- **TEXT BLOCK**:
PER CURIAM:1
The appellant, Melanie Jessee (formerly Aycoth), seeks reversal of an April 22, 1997 order of the Mercer County Circuit Court requiring the appellant to sell her residence and divide the proceeds with the appellant’s former spouse, appellee Edward Aycoth. Appellant argues that the circuit court erred in determining that the settlement agreement which had been incorporated into the parties’ divorce decree was ambiguous, and that the circuit court erred in ordering her to sell the residence. We affirm the order of the Mercer County Circuit Court.
I.
On August 15, 1986, the appellant and the appellee Edward Aycoth were divorced. The order of divorce incorporated a separation agreement which covered the division of property, child custody, and support. Included in this settlement agreement was a provision providing for the appellant to retain the exclusive use of the marital residence; specifically, the agreement stated, in part:
3. Melanie [the appellant] shall retain and keep possession of the residential premises of the parties, situate in Boulder Park, Princeton, Mercer County, West Virginia. Edward [the appellee] shall pay all taxes, mortgage payments, or loss or casualty insurance premiums, upon said residence. Melanie shall pay all other expenses attendant to her residence therein; necessary repairs and maintenance shall be paid equally. Melanie shall have the sole right to market and agree to the sale of said residential premises, and Edward shall execute such agreements or documents as may be necessary to effectuate any sale, including realtor’s listing agreement ... at closing, the parties shall divide and receive equal shares of the equity in said residential premises, which is expressly stated to be: the difference between the sale price; less realtor’s commission; less attorneys fees, excise taxes, prorata real estate taxes, recording fees, document preparation fees, and other usual closing costs; the balance necessary to pay off the purchase money, first in priority, deed of trust.

- **PROVIDED INFORMATION**:
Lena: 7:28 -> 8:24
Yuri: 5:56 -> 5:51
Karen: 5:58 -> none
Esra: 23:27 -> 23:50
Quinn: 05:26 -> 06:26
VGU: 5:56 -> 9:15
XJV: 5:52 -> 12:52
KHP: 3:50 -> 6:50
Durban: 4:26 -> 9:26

--

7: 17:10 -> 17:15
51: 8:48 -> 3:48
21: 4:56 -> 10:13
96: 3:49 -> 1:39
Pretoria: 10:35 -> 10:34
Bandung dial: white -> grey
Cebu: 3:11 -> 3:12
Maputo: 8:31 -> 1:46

--

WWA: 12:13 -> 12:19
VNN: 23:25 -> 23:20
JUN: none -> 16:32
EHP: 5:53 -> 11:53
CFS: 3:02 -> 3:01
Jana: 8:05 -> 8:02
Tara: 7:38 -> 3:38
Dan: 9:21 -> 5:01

- **EXERCISE 1**:
In the court opinion, who must pay the taxes and mortgage payments on the residence under the separation agreement?
- **EXERCISE 2**:
Write out the part of the listing that opens with the line containing "7: 17:10 -> 17:15" and closes with the line containing "Maputo: 8:31 -> 1:46", both of those lines included.
The court opinion and the listing are unrelated to each other.

- **REPLY 1**:
Edward, the appellee, must pay them.

- **REPLY 2**:
7: 17:10 -> 17:15
51: 8:48 -> 3:48
21: 4:56 -> 10:13
96: 3:49 -> 1:39
Pretoria: 10:35 -> 10:34
Bandung dial: white -> grey
Cebu: 3:11 -> 3:12
Maputo: 8:31 -> 1:46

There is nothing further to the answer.